In a show of regional dominance, the world’s three most expensive housing markets are all located in Asia. Home prices in Singapore look relatively tame compared to Hong Kong which still ranks as the most expensive housing market in the world where an average property costs a whopping US$1.24m or US$2,091 psf. Shanghai rounds out the top three with home prices of US$872,555 or US$714 psf.
It takes around 12 years for a skilled service worker in Singapore to be able to afford a 60 sqm (650 sqft) flat near the city center compared to the 16 years it would have taken the same worker to afford the same-sized flat in 2008, UBS said in a September report.
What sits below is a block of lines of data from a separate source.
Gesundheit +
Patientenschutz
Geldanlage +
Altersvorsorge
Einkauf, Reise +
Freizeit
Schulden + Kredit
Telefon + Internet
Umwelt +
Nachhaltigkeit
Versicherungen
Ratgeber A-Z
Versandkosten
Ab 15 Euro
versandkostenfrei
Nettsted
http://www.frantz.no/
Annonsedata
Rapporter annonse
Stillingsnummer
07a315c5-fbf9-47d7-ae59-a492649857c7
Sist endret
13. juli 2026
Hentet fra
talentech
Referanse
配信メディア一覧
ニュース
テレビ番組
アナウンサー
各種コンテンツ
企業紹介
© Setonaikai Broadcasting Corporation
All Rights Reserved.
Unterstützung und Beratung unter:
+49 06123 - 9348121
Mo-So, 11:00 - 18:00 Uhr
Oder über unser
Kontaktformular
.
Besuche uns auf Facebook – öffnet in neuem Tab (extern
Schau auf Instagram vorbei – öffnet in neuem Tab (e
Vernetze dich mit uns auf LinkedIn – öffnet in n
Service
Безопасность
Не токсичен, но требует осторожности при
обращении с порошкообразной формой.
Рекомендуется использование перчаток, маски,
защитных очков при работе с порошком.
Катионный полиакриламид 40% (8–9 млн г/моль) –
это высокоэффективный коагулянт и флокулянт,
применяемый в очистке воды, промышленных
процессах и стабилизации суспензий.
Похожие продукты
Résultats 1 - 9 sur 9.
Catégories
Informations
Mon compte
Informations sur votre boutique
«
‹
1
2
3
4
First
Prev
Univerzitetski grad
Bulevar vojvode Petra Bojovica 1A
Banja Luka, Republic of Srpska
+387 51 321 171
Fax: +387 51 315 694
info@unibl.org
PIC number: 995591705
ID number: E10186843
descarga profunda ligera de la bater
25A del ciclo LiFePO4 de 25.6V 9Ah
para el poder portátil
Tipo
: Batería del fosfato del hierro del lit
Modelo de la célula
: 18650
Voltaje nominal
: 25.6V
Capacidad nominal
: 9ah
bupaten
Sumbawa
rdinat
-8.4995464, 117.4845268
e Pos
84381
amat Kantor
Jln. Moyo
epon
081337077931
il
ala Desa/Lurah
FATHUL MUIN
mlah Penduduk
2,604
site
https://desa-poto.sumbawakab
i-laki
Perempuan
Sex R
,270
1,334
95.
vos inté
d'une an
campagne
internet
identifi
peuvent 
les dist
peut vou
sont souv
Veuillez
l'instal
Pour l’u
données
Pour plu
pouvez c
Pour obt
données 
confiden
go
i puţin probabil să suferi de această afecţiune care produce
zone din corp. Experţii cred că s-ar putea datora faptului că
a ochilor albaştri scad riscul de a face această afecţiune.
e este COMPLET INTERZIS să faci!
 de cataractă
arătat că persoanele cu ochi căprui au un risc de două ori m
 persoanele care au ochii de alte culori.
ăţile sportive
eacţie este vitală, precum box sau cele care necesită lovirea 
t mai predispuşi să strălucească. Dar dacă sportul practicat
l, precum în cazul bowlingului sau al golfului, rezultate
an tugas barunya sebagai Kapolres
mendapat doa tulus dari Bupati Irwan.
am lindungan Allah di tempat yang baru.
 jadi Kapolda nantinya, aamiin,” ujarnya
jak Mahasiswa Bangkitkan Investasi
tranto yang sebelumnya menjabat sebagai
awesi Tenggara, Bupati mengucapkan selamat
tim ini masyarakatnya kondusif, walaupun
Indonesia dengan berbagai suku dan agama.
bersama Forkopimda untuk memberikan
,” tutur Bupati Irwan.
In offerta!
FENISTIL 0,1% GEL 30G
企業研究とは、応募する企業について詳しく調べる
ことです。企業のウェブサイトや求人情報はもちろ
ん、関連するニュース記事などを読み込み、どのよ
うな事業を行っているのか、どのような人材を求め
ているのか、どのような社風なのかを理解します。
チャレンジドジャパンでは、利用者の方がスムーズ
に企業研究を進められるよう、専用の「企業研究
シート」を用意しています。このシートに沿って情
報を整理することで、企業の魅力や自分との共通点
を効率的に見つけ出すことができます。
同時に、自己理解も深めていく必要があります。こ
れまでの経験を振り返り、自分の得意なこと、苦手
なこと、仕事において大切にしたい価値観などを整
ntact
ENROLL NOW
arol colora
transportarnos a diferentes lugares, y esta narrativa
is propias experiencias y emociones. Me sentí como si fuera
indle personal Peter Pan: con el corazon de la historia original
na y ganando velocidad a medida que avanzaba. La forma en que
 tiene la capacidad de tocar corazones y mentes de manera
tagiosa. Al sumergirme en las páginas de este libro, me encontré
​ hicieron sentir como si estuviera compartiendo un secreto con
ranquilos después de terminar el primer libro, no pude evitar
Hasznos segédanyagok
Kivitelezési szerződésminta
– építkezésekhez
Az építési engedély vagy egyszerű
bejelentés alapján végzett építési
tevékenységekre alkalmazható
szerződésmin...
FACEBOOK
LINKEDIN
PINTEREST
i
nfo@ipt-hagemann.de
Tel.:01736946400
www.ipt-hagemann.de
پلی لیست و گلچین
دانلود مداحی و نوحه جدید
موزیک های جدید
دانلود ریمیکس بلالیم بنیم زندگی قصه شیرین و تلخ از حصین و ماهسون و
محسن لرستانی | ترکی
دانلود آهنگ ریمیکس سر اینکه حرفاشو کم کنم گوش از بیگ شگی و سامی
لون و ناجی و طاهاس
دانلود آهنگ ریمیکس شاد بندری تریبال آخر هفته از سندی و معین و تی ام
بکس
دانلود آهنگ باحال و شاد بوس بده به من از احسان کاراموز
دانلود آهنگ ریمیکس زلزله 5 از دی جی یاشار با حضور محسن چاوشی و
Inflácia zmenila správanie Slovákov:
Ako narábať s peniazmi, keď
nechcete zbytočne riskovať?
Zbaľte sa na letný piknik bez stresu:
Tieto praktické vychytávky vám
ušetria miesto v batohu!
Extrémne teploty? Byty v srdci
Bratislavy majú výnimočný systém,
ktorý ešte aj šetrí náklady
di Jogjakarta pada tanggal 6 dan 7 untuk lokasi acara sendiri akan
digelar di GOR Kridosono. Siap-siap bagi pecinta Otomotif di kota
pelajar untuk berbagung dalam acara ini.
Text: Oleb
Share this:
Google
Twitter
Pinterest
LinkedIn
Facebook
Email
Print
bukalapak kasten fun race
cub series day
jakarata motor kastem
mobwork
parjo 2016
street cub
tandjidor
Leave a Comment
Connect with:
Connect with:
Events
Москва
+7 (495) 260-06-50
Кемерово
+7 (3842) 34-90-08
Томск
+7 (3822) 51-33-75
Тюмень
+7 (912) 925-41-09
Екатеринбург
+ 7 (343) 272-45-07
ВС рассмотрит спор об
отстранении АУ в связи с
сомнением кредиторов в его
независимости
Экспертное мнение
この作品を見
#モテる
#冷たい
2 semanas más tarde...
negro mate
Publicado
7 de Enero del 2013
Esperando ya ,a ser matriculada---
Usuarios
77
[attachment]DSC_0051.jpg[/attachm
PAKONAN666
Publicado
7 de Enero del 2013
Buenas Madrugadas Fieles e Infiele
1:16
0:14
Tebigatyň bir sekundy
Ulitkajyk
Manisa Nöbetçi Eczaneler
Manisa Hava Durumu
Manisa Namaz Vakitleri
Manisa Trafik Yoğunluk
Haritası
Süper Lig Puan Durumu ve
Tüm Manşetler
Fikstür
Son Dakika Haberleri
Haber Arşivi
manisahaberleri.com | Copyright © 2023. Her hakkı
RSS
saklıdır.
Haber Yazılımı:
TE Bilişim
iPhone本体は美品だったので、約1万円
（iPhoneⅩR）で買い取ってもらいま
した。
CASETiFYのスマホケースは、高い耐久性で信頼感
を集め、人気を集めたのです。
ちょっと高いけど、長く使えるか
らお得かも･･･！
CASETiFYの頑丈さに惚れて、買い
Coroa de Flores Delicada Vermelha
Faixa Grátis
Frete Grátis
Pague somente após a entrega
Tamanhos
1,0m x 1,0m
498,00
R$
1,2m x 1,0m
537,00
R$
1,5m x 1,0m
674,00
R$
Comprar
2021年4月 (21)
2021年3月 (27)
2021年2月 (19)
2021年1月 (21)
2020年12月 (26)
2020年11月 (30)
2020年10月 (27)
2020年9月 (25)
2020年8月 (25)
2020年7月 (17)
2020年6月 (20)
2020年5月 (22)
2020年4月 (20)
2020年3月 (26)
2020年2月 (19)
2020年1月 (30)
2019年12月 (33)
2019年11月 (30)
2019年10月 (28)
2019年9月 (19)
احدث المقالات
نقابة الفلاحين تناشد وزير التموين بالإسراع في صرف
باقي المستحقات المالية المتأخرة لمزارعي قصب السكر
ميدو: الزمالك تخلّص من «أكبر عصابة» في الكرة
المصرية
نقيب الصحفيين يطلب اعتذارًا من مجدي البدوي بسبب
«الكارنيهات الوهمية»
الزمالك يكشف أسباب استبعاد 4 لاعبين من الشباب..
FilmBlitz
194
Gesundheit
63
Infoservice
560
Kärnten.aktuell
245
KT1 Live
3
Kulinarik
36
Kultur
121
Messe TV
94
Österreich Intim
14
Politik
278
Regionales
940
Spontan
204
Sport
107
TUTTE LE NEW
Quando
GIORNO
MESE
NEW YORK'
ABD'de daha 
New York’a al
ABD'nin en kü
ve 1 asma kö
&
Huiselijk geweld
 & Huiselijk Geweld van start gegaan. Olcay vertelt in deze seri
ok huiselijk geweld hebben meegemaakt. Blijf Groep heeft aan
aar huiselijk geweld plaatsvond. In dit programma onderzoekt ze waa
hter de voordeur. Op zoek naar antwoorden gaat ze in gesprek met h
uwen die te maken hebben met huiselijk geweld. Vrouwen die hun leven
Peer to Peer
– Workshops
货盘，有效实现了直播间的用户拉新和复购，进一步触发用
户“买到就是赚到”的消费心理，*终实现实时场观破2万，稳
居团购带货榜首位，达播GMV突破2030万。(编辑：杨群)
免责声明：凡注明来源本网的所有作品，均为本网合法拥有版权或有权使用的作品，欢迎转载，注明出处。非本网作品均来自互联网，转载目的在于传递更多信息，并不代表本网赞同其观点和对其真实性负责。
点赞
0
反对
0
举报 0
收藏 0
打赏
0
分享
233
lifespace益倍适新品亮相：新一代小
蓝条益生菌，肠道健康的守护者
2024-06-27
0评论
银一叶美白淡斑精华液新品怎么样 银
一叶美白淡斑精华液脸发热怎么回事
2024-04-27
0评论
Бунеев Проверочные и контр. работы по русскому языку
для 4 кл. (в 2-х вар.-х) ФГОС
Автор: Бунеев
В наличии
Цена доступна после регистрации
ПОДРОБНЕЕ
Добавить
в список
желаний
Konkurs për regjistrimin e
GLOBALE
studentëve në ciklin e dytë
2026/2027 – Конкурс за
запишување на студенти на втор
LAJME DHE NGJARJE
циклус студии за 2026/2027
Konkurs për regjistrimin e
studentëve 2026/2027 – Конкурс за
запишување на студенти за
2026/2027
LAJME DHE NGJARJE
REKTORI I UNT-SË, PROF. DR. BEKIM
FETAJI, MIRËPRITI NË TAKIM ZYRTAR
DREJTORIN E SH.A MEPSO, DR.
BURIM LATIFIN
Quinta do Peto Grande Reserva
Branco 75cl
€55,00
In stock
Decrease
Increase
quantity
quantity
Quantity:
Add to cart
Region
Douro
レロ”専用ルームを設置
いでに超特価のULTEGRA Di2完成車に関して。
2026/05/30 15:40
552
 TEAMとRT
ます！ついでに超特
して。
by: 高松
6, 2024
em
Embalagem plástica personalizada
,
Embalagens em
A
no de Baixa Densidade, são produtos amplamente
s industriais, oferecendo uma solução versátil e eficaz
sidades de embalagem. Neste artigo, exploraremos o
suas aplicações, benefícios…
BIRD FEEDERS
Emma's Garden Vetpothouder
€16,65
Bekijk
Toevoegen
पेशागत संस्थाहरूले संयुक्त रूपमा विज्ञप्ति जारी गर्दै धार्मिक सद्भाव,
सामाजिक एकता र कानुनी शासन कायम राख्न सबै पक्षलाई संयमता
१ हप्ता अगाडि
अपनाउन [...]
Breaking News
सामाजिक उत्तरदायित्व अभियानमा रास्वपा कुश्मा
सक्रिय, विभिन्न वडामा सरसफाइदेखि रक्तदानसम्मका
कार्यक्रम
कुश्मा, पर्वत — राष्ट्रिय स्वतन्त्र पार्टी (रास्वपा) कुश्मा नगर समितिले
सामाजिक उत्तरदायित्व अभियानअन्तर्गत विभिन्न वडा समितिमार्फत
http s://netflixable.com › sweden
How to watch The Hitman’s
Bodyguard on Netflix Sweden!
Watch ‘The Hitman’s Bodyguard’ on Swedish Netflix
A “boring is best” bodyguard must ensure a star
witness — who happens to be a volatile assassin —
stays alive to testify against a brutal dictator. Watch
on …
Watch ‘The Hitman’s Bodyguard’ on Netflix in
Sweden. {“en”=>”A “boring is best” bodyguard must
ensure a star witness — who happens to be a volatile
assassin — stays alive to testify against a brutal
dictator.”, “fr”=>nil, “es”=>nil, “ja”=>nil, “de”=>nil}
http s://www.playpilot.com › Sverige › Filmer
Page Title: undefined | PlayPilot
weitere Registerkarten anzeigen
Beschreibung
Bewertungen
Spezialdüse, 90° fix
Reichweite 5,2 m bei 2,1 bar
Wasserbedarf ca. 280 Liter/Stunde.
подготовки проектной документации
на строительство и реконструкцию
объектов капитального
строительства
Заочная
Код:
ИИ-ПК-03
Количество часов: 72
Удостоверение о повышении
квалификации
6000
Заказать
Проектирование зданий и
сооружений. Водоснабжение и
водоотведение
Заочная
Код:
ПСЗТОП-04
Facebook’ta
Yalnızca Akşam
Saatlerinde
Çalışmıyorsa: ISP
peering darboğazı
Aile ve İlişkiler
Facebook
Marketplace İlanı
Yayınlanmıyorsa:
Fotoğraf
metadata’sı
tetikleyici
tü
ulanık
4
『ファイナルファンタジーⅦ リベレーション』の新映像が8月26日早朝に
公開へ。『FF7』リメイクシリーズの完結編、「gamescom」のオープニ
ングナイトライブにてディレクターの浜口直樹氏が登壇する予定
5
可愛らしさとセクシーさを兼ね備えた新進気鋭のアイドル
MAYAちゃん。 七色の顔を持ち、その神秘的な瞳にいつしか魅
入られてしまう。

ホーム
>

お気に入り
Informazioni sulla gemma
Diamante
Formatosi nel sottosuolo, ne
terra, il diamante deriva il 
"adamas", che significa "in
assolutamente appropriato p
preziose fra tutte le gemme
Contrast this with Hong Kong where it takes a worker 22 years just to be able to afford a 650 sq ft home although the process took only 12 years a decade earlier.
In an attempt to rein in property prices which returned to growth in 2017, the government raised the Additional Buyers Stamp Duty (ABSD) rates by 5ppt for individuals and 10ppt for entities and tightened Loan-to-Value (LTV) limits by 5pt in a surprise announcement that caught the market off guard.
The punitive measures made some headway in curbing speculative demand. Overall house price growth slowed to 0.5% in Q3 2018 after a 3.4% recovery in the previous quarter, and 7.4% in H1 2018. This is compared to 2017 growth which was just 1.1%.
“As a result, price growth has declined for the second straight quarter in Q1 2019 after five consecutive quarters of strong growth since Q3 2017. Coupled with increasing supply and weaker sentiments, prices are likely to moderate or remain flat from this year going forward,” Desmond Sim, Head of Research, Southeast Asia said in a statement.
The cooling measures have also hit demand in the new build sector as new supply currently outstrips demand despite a 21% fall in construction completions in 2017.
Singapore's housing market is still deemed 'fairly valued,' according to the UBS report, as overall house prices have stayed in the same level since 2012 unlike world cities Hong Kong, Munich, Toronto, Vancouver, Amsterdam and London whose residential markets are all in bubble risk territory.